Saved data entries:

-=-=-

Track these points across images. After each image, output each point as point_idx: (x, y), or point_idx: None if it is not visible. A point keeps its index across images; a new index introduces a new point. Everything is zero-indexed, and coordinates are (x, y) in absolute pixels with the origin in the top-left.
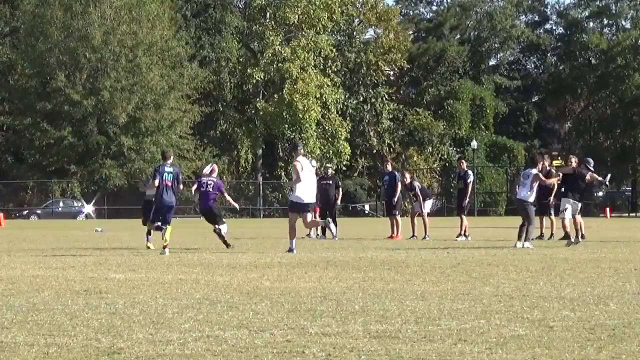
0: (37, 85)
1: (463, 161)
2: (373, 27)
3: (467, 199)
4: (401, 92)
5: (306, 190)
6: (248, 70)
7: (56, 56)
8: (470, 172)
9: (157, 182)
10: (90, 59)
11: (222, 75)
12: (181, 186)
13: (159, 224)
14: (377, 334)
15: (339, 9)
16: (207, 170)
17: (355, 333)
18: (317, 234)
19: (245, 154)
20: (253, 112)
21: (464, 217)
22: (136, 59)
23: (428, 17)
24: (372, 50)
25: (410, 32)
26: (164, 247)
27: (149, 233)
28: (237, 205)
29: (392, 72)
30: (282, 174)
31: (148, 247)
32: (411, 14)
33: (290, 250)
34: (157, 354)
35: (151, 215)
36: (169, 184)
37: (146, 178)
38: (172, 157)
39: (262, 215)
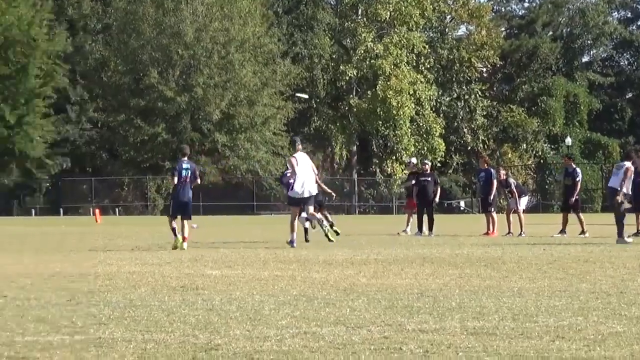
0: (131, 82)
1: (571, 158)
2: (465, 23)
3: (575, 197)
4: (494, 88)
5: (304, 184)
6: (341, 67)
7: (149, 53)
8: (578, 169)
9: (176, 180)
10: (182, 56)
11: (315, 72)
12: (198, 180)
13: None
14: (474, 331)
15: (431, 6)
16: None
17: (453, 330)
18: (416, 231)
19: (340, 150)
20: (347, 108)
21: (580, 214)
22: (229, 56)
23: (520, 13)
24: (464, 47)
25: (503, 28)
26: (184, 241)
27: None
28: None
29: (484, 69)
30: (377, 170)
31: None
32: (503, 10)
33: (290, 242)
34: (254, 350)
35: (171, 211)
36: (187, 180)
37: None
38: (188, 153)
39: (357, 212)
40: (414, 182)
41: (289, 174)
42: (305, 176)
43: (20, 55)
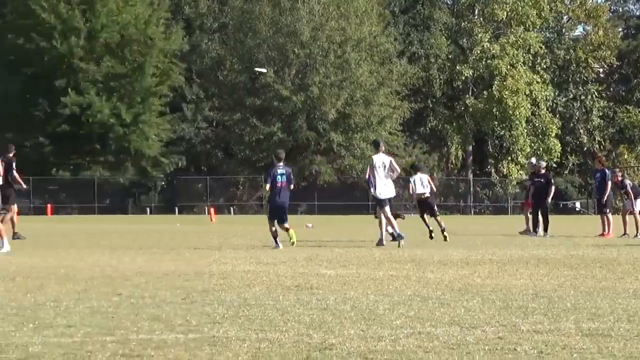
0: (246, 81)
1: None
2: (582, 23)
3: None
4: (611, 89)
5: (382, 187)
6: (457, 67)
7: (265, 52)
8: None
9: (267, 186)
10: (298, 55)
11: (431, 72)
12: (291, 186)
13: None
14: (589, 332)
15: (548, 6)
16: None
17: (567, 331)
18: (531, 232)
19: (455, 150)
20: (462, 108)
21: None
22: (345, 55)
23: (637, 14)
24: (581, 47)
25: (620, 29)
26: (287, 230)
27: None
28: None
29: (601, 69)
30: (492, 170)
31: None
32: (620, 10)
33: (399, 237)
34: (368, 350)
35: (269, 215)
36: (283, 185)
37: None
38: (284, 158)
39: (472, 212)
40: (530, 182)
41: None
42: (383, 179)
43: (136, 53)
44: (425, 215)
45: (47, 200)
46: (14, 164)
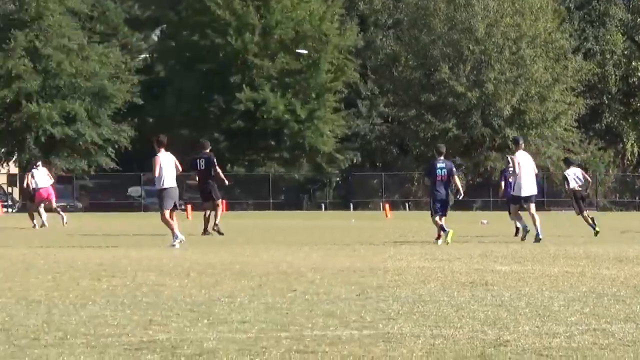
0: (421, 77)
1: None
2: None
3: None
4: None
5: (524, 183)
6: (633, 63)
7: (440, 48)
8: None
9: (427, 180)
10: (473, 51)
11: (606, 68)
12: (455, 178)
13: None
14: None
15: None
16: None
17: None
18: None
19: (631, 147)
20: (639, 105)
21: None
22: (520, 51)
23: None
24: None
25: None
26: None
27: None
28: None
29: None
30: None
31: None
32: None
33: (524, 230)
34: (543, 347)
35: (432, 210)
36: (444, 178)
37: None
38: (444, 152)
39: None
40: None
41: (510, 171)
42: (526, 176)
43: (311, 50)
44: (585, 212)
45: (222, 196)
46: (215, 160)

-=-=-

- **What the task requires**: Give only the lines from the one holding "11: (222, 75)" through the one holding "38: (172, 157)", each restated exactly as it appears above.

- **Result below**:
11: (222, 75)
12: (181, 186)
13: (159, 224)
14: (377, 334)
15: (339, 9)
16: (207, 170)
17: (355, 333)
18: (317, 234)
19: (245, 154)
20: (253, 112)
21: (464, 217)
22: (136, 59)
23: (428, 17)
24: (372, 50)
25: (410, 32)
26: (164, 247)
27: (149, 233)
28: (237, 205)
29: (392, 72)
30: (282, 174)
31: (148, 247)
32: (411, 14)
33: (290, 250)
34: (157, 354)
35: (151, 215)
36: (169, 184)
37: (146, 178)
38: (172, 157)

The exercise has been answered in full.